Editing and uploading these essays, the Dawn.com team began to suffer a crisis of morale. ‘There’s got to be some good news,’ said one multimedia content producer. ‘All our content is so depressing – can’t we interview some fashion designers or something?’ asked another. Silver linings were sought in humorous blogs by sharp wits such as Mohammed Hanif and Tazeen Javed. But even their quips bore the eerie echo of the dystopias painted by the pundits. As a last resort, children were invited to draw a better Pakistan, the one they would like to inherit and inhabit as adults. And yet, the team continued to grumble: articles as they went up on the site were variously described as bleak, serious, scary, way out, out there.
But when launch day – Monday, February 16 – arrived, the pessimistic began to seem terrifyingly prophetic. After all, on that day, the government announced that it had struck a peace-for-Sharia deal with the militants in Swat. Under the guise of the Tanzim Nifaz Shariat-e-Muhammadi (TNSM), the strong-arm tactics of extremists trumped national integrity and government writ. At our end, we uploaded an essay by human rights champion I.A. Rehman, in which he suggested that imposing Sharia law in FATA and PATA may be inevitable. His essay spoke of this eventuality occurring within a decade – no one expected it to unfold within a week. In fact, all the essays that looked forward to a darker tomorrow for Pakistan came into sharp focus as realistic renderings of today. As a result, brownies and cakes consumed to celebrate the launch of the site instead satiated the stress evoked at the thought of Sharia law spreading to other parts of Pakistan.

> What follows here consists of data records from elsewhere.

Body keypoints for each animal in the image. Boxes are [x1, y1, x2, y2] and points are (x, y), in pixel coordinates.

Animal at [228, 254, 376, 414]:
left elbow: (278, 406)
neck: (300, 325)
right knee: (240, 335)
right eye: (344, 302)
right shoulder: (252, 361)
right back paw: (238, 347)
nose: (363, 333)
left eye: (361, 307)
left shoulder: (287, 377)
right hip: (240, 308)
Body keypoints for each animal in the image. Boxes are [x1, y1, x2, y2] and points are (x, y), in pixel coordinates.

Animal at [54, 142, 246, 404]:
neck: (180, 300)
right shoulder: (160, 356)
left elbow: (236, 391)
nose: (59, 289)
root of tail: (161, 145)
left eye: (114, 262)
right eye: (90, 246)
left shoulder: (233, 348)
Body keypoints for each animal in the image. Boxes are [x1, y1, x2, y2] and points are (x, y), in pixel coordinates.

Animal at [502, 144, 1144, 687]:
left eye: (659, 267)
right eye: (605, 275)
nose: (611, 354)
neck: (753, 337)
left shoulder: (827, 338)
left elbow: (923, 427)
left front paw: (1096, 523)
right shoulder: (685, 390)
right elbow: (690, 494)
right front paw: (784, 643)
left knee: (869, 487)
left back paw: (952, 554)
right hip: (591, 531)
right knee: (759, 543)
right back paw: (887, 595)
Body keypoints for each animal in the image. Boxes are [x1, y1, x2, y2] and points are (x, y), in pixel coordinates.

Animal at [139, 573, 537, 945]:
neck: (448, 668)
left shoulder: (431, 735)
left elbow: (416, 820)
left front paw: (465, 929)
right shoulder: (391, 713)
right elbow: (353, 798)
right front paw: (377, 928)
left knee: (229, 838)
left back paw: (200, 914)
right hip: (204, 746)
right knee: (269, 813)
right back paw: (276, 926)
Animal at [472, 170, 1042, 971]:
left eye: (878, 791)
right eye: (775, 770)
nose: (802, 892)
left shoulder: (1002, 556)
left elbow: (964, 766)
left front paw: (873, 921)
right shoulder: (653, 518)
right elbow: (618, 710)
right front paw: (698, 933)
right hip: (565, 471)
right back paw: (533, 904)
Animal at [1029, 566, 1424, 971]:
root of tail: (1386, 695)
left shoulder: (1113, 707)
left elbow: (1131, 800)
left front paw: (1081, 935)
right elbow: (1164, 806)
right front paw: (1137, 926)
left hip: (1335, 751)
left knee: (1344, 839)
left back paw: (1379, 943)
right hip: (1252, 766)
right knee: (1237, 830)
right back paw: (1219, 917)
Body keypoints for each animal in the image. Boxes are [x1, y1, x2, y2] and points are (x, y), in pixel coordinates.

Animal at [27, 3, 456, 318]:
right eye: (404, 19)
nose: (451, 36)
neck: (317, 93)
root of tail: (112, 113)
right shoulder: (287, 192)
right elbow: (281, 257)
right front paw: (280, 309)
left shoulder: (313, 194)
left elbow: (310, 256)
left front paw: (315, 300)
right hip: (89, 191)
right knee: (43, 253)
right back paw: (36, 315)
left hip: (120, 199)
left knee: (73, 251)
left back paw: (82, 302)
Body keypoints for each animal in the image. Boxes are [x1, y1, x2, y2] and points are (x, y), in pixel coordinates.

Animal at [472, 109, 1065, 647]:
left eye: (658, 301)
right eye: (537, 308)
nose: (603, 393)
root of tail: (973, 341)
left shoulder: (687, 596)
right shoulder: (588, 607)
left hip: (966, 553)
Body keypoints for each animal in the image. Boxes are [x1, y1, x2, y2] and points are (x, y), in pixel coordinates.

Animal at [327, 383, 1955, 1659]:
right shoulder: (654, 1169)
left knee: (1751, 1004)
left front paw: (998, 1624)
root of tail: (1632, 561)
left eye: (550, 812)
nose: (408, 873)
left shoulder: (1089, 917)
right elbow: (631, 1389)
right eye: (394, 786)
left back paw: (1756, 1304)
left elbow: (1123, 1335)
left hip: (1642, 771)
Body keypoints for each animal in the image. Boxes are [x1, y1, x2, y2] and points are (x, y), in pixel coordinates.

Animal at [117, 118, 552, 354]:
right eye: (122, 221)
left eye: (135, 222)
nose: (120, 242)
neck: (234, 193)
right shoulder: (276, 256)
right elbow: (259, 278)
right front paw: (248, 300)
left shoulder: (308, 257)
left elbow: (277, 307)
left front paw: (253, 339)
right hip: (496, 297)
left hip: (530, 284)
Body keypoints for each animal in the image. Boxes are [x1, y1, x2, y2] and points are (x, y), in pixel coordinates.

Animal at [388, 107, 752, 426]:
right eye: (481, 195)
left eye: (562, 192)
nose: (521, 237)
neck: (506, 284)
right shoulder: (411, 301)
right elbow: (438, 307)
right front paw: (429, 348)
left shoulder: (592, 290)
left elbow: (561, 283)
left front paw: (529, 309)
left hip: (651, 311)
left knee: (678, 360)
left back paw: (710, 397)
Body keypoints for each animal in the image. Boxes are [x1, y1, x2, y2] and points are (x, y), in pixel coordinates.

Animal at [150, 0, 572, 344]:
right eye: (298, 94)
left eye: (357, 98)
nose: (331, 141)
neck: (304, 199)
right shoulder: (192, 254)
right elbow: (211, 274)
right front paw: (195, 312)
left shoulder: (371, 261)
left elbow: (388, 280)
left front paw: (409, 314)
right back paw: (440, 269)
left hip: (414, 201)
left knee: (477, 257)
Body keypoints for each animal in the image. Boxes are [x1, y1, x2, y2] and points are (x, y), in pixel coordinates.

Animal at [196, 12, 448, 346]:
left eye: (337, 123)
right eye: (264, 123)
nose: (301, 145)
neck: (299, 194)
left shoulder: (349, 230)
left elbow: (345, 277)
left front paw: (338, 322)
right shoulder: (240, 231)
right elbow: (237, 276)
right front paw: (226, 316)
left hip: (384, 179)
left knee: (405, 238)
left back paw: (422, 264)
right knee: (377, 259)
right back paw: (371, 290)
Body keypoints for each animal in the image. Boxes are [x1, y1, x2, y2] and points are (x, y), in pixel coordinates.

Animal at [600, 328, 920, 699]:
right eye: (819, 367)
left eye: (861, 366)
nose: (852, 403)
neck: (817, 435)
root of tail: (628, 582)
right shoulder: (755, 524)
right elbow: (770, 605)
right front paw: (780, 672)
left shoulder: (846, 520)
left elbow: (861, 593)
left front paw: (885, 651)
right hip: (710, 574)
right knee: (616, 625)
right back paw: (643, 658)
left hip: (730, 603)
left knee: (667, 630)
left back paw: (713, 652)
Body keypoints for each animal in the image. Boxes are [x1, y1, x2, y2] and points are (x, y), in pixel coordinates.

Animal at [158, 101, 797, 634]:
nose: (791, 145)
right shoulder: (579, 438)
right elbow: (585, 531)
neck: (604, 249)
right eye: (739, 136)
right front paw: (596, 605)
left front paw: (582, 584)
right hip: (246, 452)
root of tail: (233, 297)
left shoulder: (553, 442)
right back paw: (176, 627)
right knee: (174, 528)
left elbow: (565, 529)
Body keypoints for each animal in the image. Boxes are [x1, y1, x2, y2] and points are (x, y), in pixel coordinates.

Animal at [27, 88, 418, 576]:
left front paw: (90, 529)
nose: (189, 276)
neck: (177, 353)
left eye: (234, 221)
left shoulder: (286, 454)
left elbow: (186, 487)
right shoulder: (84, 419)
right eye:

Since launching on Monday, our new website has run stories about operational US bases on Pakistani soil; Predator attacks on Taliban targets in the country’s tribal areas continuing apace; unending political grumblings between leading coalition parties; and the fallout of US Ambassador Richard Holbrooke’s assessment that the situation for Pakistan is ‘dim and dismal’. In that time, our website has repeatedly crashed, frozen, hung, and misdirected our readers. But how, we ask, was it expected to function properly under the burden of all the bad news it was carrying.
Thursday’s news that a fellow journalist, Geo TV’s Musa Khankhel, was kidnapped and assassinated while covering TNSM’s ‘march for peace’ feels like the last straw. He is the eighth journalist to have fallen victim to militancy and mayhem in the tribal areas and northern belt. More would have died in the explosion at the press club in Wana, North Waziristan, if they hadn’t already fled the area, fearing for their lives. Khankhel’s passing – and the death of others before him – signals the extent to which large swathes of Pakistan are becoming regressive and lawless.
The web team at Dawn.com is trying to take Pakistani journalism into the twenty-first century by making it multimedia, up-to-date, globally accessible, and community directed. Our mission seems inappropriate at a time when our country is taking two steps back, to a time when press freedom was an aspiration and good governance a dream.